Brief:
Two lines below mark the span: the one containing "analysis of adenocarcinoma" and the one containing "immunohistochemistry (IHC) micrograph". Set down both, plus every line between, exactly as they stand, and nothing else.

== Data for the task

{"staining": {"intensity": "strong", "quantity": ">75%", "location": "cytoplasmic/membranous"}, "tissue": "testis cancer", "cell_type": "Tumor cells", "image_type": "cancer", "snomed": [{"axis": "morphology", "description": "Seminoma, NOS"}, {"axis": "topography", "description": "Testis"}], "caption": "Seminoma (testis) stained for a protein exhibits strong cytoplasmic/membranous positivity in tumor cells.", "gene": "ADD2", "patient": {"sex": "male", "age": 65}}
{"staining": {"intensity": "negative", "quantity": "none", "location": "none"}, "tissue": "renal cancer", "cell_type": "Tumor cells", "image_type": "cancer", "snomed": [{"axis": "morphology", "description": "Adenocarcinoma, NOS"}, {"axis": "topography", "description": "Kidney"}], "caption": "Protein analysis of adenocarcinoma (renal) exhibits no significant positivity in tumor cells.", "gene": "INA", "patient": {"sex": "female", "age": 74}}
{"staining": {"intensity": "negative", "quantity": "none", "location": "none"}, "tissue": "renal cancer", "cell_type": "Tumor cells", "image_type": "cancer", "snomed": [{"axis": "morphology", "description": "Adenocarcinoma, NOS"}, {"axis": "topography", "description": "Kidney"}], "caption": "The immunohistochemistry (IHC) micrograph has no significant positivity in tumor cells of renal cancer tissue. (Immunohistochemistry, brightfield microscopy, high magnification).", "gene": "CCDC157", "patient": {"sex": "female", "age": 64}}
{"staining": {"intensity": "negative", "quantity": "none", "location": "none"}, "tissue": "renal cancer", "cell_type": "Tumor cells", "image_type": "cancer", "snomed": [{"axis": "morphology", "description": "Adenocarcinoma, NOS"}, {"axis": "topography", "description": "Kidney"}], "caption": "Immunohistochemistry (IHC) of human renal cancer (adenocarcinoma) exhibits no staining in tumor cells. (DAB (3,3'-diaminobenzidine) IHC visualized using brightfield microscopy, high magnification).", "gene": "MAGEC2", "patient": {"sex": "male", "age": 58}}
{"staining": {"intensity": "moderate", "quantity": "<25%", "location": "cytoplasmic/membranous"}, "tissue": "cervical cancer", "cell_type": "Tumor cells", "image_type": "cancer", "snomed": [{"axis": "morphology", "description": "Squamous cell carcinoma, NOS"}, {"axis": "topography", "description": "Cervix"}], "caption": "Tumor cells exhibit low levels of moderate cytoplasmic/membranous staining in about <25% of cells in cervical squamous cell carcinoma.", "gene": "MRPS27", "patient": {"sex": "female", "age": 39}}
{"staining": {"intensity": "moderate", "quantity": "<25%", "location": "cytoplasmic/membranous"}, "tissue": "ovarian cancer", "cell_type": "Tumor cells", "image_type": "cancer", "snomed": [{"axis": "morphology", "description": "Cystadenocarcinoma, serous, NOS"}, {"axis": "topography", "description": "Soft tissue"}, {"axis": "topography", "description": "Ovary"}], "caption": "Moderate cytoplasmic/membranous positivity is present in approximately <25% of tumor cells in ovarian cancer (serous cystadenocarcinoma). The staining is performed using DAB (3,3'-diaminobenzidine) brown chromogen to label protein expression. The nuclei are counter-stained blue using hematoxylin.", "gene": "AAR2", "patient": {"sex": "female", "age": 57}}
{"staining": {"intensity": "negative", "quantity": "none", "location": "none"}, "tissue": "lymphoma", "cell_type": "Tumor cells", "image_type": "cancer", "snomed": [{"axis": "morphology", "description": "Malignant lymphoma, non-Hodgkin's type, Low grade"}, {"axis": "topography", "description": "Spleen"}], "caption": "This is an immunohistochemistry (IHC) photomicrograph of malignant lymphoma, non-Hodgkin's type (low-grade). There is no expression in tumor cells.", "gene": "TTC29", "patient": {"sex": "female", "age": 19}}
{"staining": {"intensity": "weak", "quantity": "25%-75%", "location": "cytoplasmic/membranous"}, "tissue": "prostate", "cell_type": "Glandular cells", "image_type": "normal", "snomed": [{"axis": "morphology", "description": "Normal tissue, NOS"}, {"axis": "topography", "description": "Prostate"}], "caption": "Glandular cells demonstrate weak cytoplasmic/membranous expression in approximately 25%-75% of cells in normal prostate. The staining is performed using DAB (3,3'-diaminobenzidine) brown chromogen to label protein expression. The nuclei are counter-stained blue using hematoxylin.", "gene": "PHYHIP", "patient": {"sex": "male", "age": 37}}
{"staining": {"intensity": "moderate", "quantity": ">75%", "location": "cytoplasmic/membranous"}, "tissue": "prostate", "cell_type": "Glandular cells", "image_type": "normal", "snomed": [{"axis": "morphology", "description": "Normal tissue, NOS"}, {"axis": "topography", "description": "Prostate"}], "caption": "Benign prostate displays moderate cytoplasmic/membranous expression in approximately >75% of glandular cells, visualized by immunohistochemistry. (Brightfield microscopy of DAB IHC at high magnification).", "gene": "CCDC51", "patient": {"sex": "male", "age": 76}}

====

Output of the exercise:
{"staining": {"intensity": "negative", "quantity": "none", "location": "none"}, "tissue": "renal cancer", "cell_type": "Tumor cells", "image_type": "cancer", "snomed": [{"axis": "morphology", "description": "Adenocarcinoma, NOS"}, {"axis": "topography", "description": "Kidney"}], "caption": "Protein analysis of adenocarcinoma (renal) exhibits no significant positivity in tumor cells.", "gene": "INA", "patient": {"sex": "female", "age": 74}}
{"staining": {"intensity": "negative", "quantity": "none", "location": "none"}, "tissue": "renal cancer", "cell_type": "Tumor cells", "image_type": "cancer", "snomed": [{"axis": "morphology", "description": "Adenocarcinoma, NOS"}, {"axis": "topography", "description": "Kidney"}], "caption": "The immunohistochemistry (IHC) micrograph has no significant positivity in tumor cells of renal cancer tissue. (Immunohistochemistry, brightfield microscopy, high magnification).", "gene": "CCDC157", "patient": {"sex": "female", "age": 64}}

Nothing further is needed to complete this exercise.